**EXERCISE AIM**
As you restate the entries, keep every word intact and leave out whatever images they hold.

Rendered images with source text
== Segment start ==

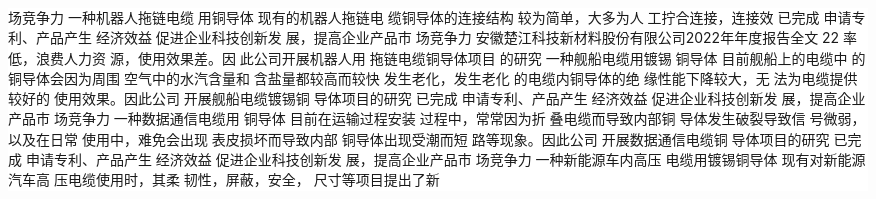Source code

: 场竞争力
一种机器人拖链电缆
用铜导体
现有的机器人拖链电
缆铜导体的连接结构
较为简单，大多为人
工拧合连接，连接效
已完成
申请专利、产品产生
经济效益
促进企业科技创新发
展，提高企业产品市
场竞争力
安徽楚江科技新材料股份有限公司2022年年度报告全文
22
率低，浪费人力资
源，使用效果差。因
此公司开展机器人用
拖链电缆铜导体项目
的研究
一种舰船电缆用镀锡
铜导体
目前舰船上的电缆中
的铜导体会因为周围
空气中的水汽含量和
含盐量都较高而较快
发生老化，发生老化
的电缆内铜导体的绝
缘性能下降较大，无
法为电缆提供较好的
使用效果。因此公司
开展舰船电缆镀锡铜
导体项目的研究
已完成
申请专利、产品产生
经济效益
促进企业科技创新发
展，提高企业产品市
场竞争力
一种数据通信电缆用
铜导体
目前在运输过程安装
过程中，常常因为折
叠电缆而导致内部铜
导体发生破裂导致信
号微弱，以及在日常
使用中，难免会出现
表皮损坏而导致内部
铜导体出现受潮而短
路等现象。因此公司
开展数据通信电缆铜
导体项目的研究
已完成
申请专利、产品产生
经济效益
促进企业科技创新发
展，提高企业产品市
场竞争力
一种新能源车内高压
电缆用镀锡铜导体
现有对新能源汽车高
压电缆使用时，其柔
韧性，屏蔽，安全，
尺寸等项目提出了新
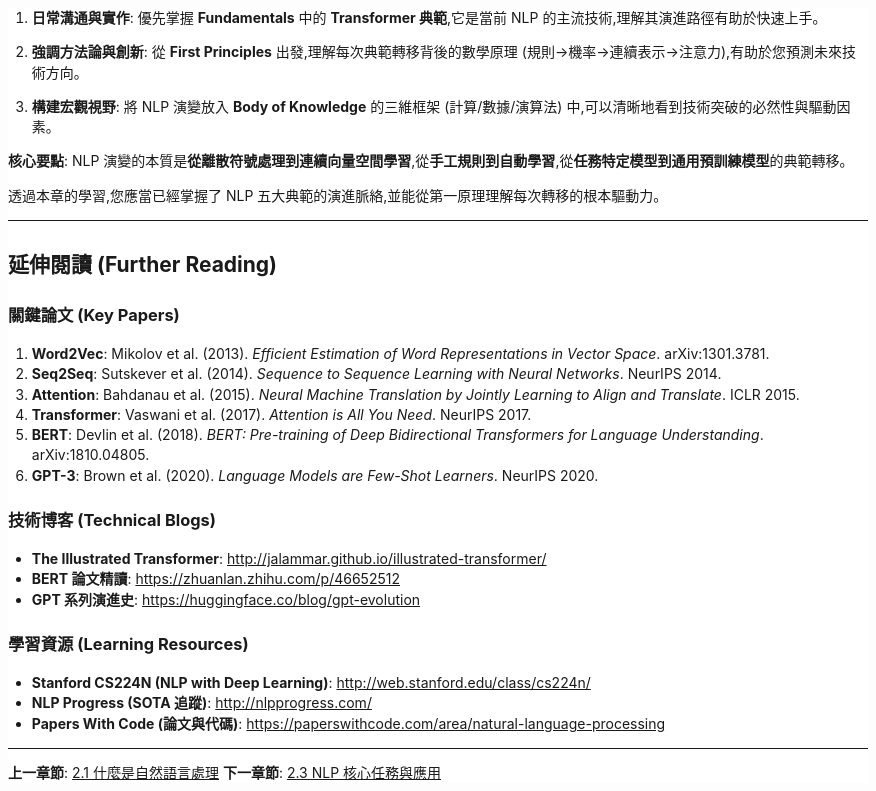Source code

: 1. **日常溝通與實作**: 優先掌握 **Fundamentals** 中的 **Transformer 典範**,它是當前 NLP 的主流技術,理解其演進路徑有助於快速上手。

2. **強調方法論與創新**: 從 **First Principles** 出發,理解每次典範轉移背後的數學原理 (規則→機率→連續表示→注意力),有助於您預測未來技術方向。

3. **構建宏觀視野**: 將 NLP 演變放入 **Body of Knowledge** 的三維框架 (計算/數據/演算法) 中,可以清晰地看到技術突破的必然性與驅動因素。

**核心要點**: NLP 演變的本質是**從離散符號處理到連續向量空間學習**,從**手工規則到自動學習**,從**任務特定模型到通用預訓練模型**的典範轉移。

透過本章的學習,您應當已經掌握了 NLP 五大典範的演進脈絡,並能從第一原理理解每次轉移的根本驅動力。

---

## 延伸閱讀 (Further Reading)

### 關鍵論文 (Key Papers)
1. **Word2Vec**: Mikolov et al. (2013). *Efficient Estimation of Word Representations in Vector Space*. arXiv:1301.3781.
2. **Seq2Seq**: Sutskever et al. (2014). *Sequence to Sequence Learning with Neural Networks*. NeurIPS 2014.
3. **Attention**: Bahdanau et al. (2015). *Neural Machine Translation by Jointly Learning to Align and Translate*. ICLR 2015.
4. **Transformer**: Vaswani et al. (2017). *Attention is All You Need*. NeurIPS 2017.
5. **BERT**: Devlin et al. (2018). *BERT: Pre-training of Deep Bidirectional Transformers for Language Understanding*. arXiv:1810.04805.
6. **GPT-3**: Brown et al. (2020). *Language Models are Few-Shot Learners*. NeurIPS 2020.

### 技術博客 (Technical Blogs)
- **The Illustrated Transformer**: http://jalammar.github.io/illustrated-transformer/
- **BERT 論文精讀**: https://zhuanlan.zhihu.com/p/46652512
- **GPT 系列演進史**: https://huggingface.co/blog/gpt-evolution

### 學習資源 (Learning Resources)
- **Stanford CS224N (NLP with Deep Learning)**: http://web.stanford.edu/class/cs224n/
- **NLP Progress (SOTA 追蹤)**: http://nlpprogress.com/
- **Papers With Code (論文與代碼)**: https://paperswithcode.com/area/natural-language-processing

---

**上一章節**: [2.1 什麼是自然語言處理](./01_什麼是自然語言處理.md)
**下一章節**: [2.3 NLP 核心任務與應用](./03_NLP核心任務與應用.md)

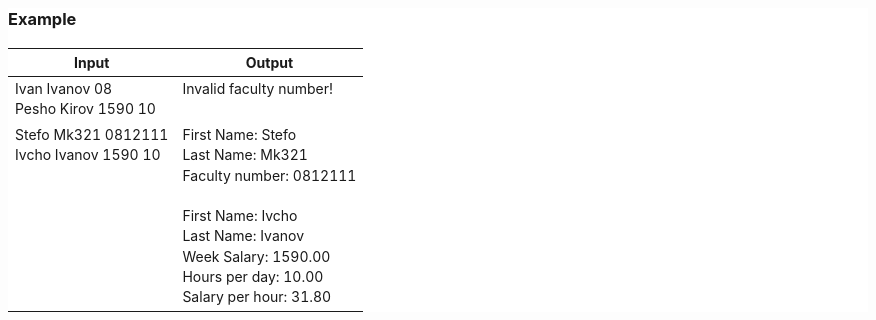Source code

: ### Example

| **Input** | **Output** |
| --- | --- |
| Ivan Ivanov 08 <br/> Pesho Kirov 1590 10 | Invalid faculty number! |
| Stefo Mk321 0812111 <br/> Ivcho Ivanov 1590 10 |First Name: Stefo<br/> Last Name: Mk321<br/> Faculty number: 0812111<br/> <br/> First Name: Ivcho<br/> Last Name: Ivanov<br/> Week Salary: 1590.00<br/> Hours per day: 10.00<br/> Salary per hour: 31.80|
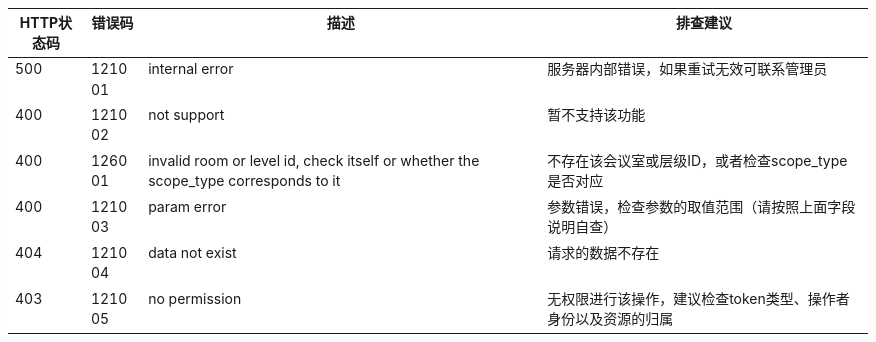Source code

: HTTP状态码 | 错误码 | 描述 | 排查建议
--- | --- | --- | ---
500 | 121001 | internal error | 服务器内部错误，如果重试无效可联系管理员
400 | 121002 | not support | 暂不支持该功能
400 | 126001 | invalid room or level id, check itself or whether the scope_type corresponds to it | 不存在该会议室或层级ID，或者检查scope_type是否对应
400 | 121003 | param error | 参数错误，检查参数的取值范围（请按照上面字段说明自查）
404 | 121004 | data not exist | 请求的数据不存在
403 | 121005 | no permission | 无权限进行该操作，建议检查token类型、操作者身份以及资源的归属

== Segment end ==

**OUTPUT**
Source code

: 场竞争力
一种机器人拖链电缆
用铜导体
现有的机器人拖链电
缆铜导体的连接结构
较为简单，大多为人
工拧合连接，连接效
已完成
申请专利、产品产生
经济效益
促进企业科技创新发
展，提高企业产品市
场竞争力
安徽楚江科技新材料股份有限公司2022年年度报告全文
22
率低，浪费人力资
源，使用效果差。因
此公司开展机器人用
拖链电缆铜导体项目
的研究
一种舰船电缆用镀锡
铜导体
目前舰船上的电缆中
的铜导体会因为周围
空气中的水汽含量和
含盐量都较高而较快
发生老化，发生老化
的电缆内铜导体的绝
缘性能下降较大，无
法为电缆提供较好的
使用效果。因此公司
开展舰船电缆镀锡铜
导体项目的研究
已完成
申请专利、产品产生
经济效益
促进企业科技创新发
展，提高企业产品市
场竞争力
一种数据通信电缆用
铜导体
目前在运输过程安装
过程中，常常因为折
叠电缆而导致内部铜
导体发生破裂导致信
号微弱，以及在日常
使用中，难免会出现
表皮损坏而导致内部
铜导体出现受潮而短
路等现象。因此公司
开展数据通信电缆铜
导体项目的研究
已完成
申请专利、产品产生
经济效益
促进企业科技创新发
展，提高企业产品市
场竞争力
一种新能源车内高压
电缆用镀锡铜导体
现有对新能源汽车高
压电缆使用时，其柔
韧性，屏蔽，安全，
尺寸等项目提出了新
Source code

: 1. **日常溝通與實作**: 優先掌握 **Fundamentals** 中的 **Transformer 典範**,它是當前 NLP 的主流技術,理解其演進路徑有助於快速上手。

2. **強調方法論與創新**: 從 **First Principles** 出發,理解每次典範轉移背後的數學原理 (規則→機率→連續表示→注意力),有助於您預測未來技術方向。

3. **構建宏觀視野**: 將 NLP 演變放入 **Body of Knowledge** 的三維框架 (計算/數據/演算法) 中,可以清晰地看到技術突破的必然性與驅動因素。

**核心要點**: NLP 演變的本質是**從離散符號處理到連續向量空間學習**,從**手工規則到自動學習**,從**任務特定模型到通用預訓練模型**的典範轉移。

透過本章的學習,您應當已經掌握了 NLP 五大典範的演進脈絡,並能從第一原理理解每次轉移的根本驅動力。

---

## 延伸閱讀 (Further Reading)

### 關鍵論文 (Key Papers)
1. **Word2Vec**: Mikolov et al. (2013). *Efficient Estimation of Word Representations in Vector Space*. arXiv:1301.3781.
2. **Seq2Seq**: Sutskever et al. (2014). *Sequence to Sequence Learning with Neural Networks*. NeurIPS 2014.
3. **Attention**: Bahdanau et al. (2015). *Neural Machine Translation by Jointly Learning to Align and Translate*. ICLR 2015.
4. **Transformer**: Vaswani et al. (2017). *Attention is All You Need*. NeurIPS 2017.
5. **BERT**: Devlin et al. (2018). *BERT: Pre-training of Deep Bidirectional Transformers for Language Understanding*. arXiv:1810.04805.
6. **GPT-3**: Brown et al. (2020). *Language Models are Few-Shot Learners*. NeurIPS 2020.

### 技術博客 (Technical Blogs)
- **The Illustrated Transformer**: http://jalammar.github.io/illustrated-transformer/
- **BERT 論文精讀**: https://zhuanlan.zhihu.com/p/46652512
- **GPT 系列演進史**: https://huggingface.co/blog/gpt-evolution

### 學習資源 (Learning Resources)
- **Stanford CS224N (NLP with Deep Learning)**: http://web.stanford.edu/class/cs224n/
- **NLP Progress (SOTA 追蹤)**: http://nlpprogress.com/
- **Papers With Code (論文與代碼)**: https://paperswithcode.com/area/natural-language-processing

---

**上一章節**: [2.1 什麼是自然語言處理](./01_什麼是自然語言處理.md)
**下一章節**: [2.3 NLP 核心任務與應用](./03_NLP核心任務與應用.md)

Source code

: ### Example

| **Input** | **Output** |
| --- | --- |
| Ivan Ivanov 08 <br/> Pesho Kirov 1590 10 | Invalid faculty number! |
| Stefo Mk321 0812111 <br/> Ivcho Ivanov 1590 10 |First Name: Stefo<br/> Last Name: Mk321<br/> Faculty number: 0812111<br/> <br/> First Name: Ivcho<br/> Last Name: Ivanov<br/> Week Salary: 1590.00<br/> Hours per day: 10.00<br/> Salary per hour: 31.80|
Source code

: HTTP状态码 | 错误码 | 描述 | 排查建议
--- | --- | --- | ---
500 | 121001 | internal error | 服务器内部错误，如果重试无效可联系管理员
400 | 121002 | not support | 暂不支持该功能
400 | 126001 | invalid room or level id, check itself or whether the scope_type corresponds to it | 不存在该会议室或层级ID，或者检查scope_type是否对应
400 | 121003 | param error | 参数错误，检查参数的取值范围（请按照上面字段说明自查）
404 | 121004 | data not exist | 请求的数据不存在
403 | 121005 | no permission | 无权限进行该操作，建议检查token类型、操作者身份以及资源的归属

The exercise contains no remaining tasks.